Eventually the people won, and Helene disappeared into the mists of time. Did she die of ill health? Was she caught and executed, or did she escape to Europe or the United States and continue her very dangerous game for other revolutionary movements? The beginning drumbeats of yet another war were being heralded with the opening shots of World War I (1914-1918). Her talents would be very useful there too.
Rosa Eleanor King: A Woman of the World
Rosa King was a “proper” English lady who ultimately preferred adventure to the usual life led by a woman of her position. Born in India in 1867, Rosa was raised on a tea plantation during the years of the British Empire’s exciting expansion. Fate brought her to Mexico where she married and was later widowed in 1905. It was a dramatic and life-changing experience for her. Always facing challenges head-on, she turned to the world of Aztec, conquistador and revolutionary battalions. Restoration of an almost 400-year-old ruin of a hacienda’s manor house in Cuernavaca took up her time during those early years, and she named it the Hotel Bella Vista. People from all walks of life came through the magical doors of the hotel, and into her tearoom, or, if staying the night, they enjoyed dances and company of militares, leaders and counter revolutionaries. Rosa was known and respected by all sides, and her hotel was “neutral ground.”
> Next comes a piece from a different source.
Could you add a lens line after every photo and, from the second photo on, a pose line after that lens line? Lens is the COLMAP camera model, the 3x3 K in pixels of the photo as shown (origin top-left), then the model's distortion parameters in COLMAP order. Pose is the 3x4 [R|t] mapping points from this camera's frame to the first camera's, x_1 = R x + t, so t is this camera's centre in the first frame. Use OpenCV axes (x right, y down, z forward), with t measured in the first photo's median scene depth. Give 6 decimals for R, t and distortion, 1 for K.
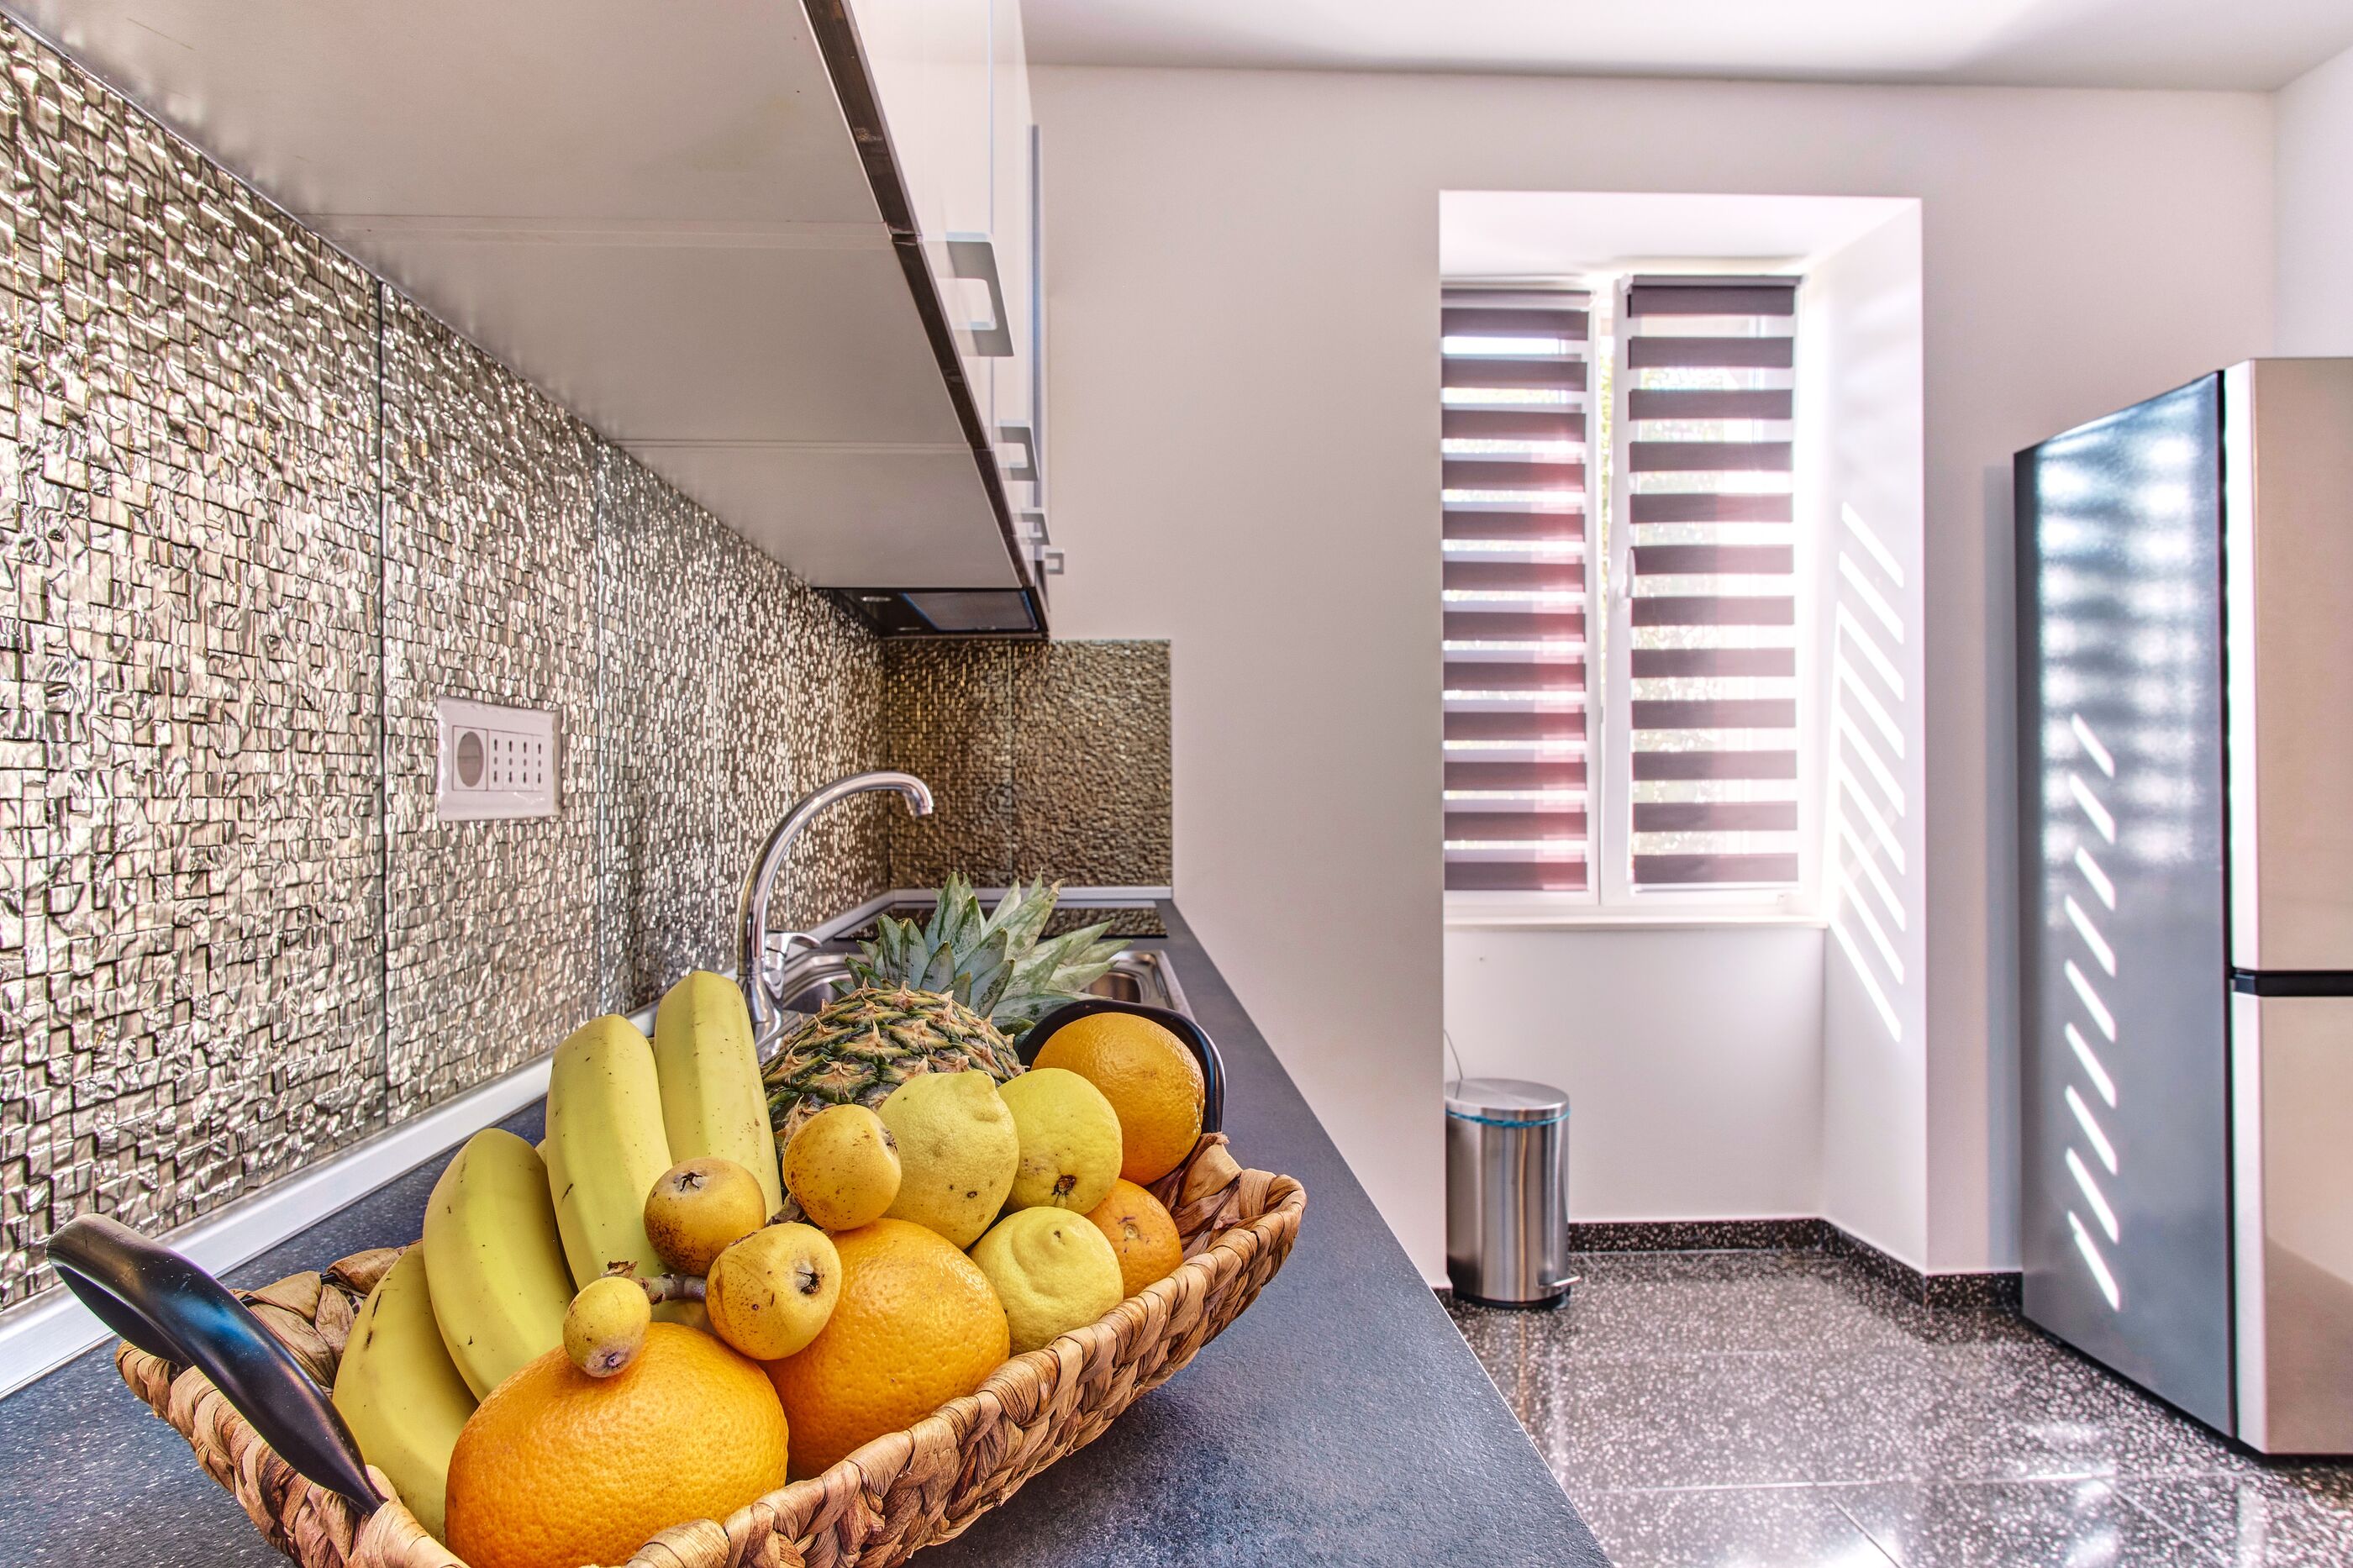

She wrote: “I should probably have left with the other foreigners when the revolutionary troubles began. As it was, when I invested everything I had in the Bella Vista, I cast in my fortunes with the town; and from that time on everything that happened to Mexico was bound to happen to me also.”
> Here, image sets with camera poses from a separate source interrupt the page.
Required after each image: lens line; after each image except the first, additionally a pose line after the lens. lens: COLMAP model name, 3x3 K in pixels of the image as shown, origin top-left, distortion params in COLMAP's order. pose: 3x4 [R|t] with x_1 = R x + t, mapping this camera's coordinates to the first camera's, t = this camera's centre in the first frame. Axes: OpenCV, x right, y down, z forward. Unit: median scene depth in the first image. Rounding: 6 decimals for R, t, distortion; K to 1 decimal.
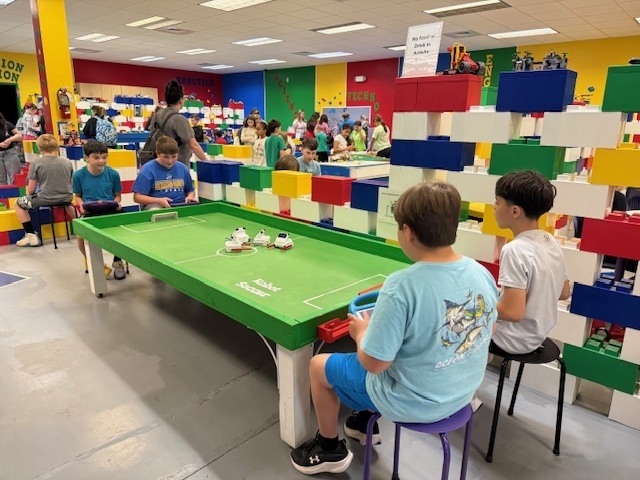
lens RADIAL K [[462.5, 0, 320.3], [0, 462.5, 239.9], [0, 0, 1]] dist [-0.004928, -0.000503]
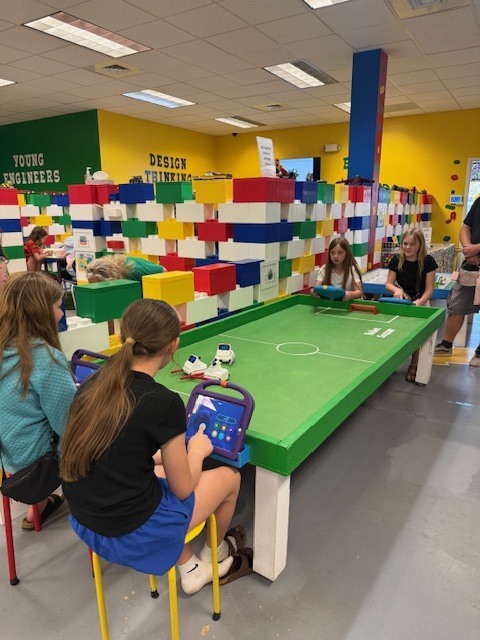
lens RADIAL K [[462.5, 0, 240.0], [0, 462.5, 321.4], [0, 0, 1]] dist [-0.004928, -0.000503]
pose [[-0.203226, -0.244984, 0.947988, -1.080694], [0.242820, 0.925338, 0.291185, -0.344498], [-0.948545, 0.289367, -0.128566, 1.261380]]
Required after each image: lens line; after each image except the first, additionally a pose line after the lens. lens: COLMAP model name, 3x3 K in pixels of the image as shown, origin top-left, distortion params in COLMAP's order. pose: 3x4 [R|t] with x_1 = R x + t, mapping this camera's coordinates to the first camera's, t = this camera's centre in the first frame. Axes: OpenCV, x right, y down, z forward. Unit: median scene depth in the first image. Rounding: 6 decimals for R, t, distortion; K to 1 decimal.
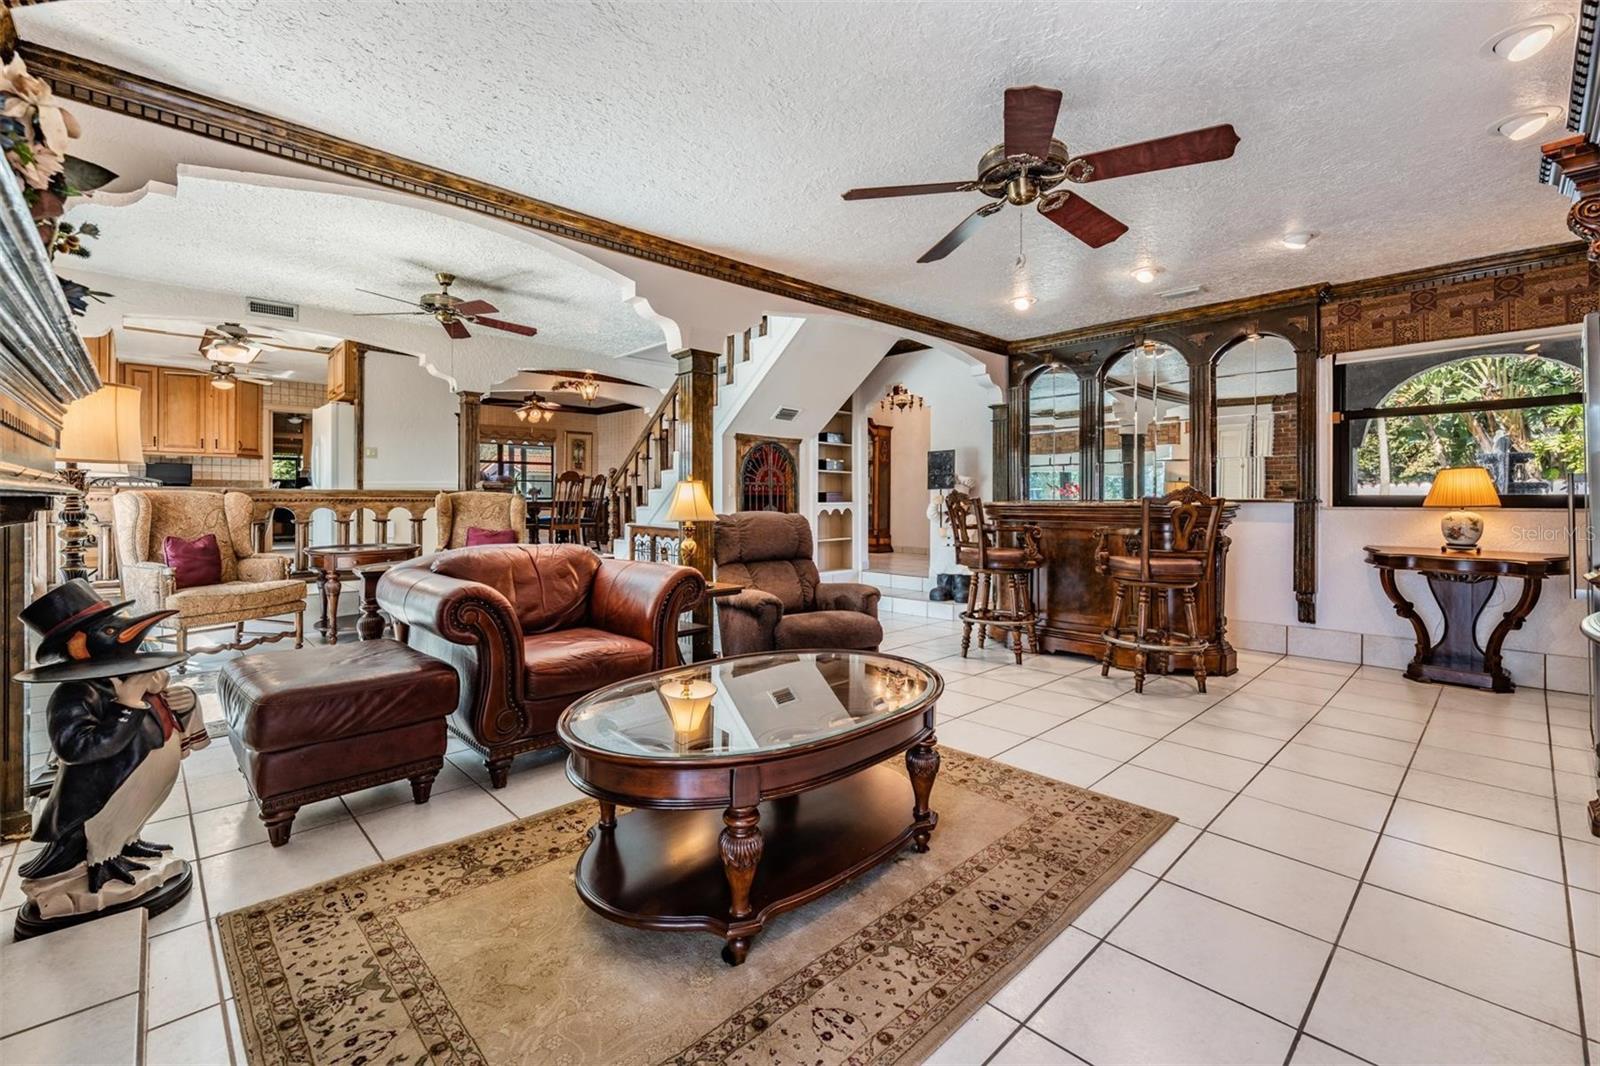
lens RADIAL K [[686.2, 0, 795.3], [0, 686.2, 498.5], [0, 0, 1]] dist [-0.001848, 0.000059]
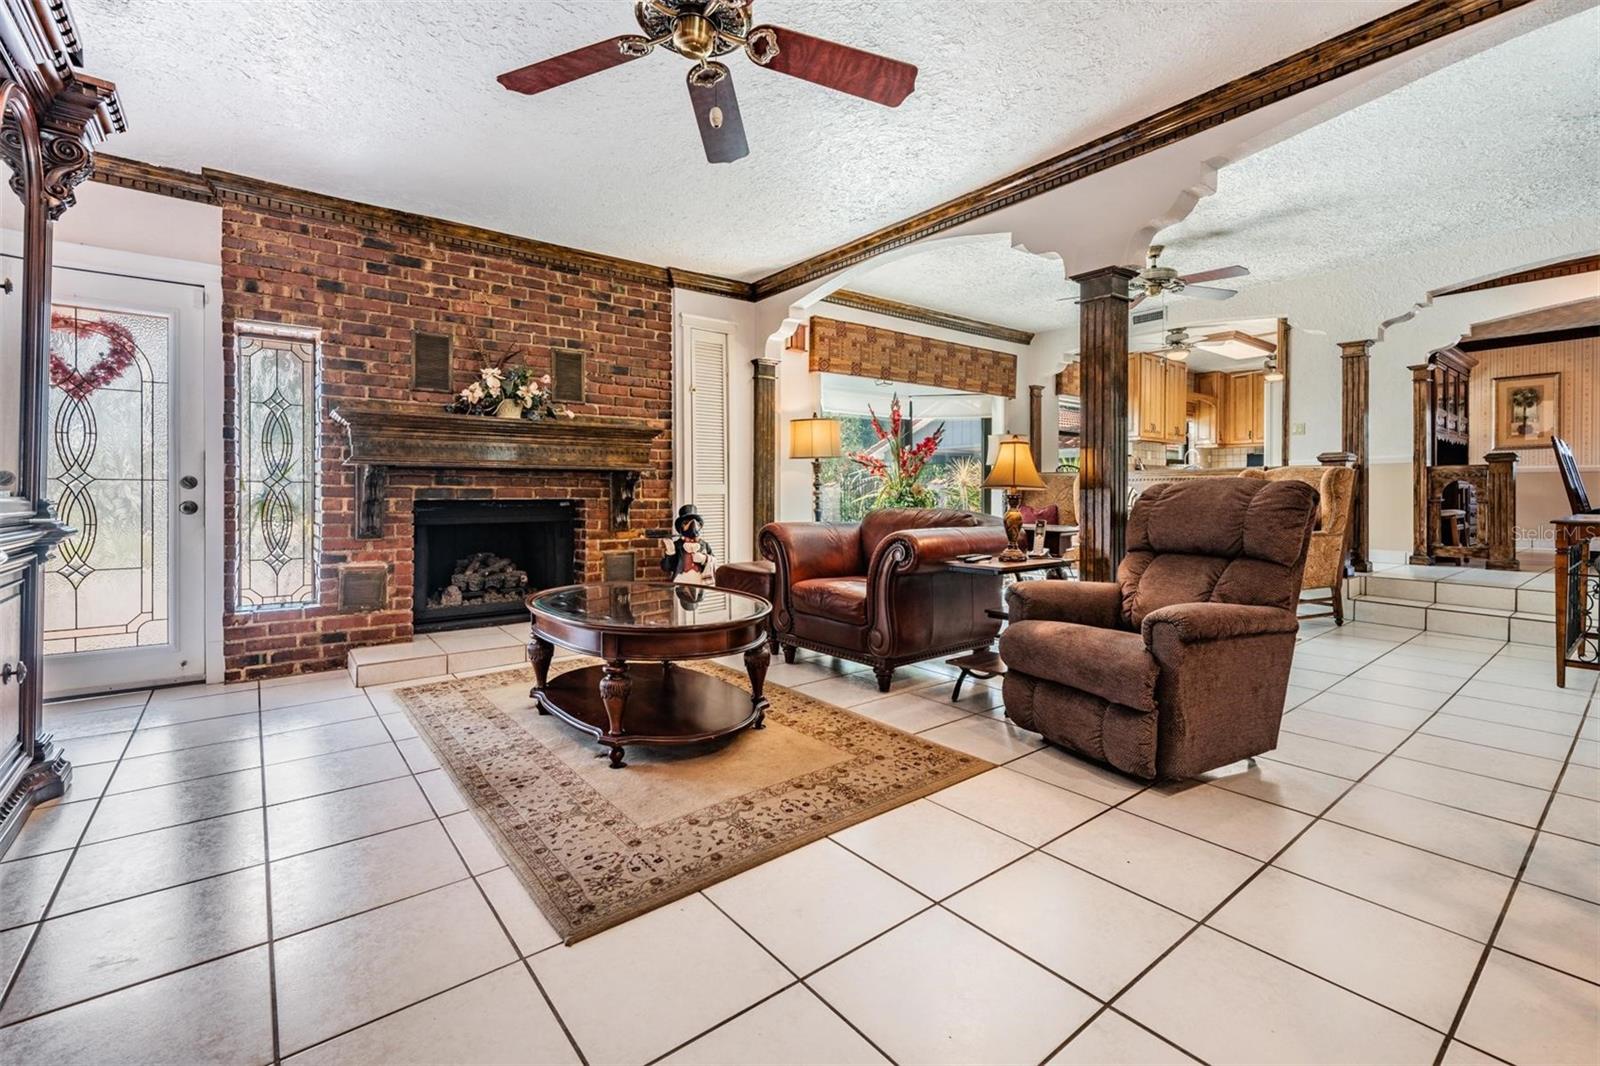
lens RADIAL K [[686.2, 0, 788.6], [0, 686.2, 496.2], [0, 0, 1]] dist [-0.001848, 0.000059]
pose [[-0.093890, 0.001732, -0.995581, 1.044085], [0.003423, 0.999993, 0.001417, 0.056408], [0.995577, -0.003275, -0.093895, 1.137745]]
Helene Pontipirani, for a while, was part of the exciting give-and-take of those afternoons and evenings, but she also helped destroy a genteel lifestyle never to be experienced again. That Rosa was devastated by the betrayal is well documented in her 1935 autobiography, Tempest Over Mexico. It was more a biography of the town she called home, written in her beautiful poetic style, and it is there that she was buried in 1955. No doubt, when Rosa departed her beloved Cuernavaca on the final journey, those who had survived the tragedy of the Mexican Revolution, and fled with her over the rugged mountain trails, also sensed that “the wings of our hearts fell” as the thud-thud of la tierra mejicana fell upon her coffin. The old-timers who knew her as the “Duchess of Cuernavaca” also were the ones who understood that surviving the brutal destruction of the rail line between Mexico City and Cuernavaca and living the remainder of her life in an exotic and dangerous land was an astounding tribute to this gutsy and talented Englishwoman.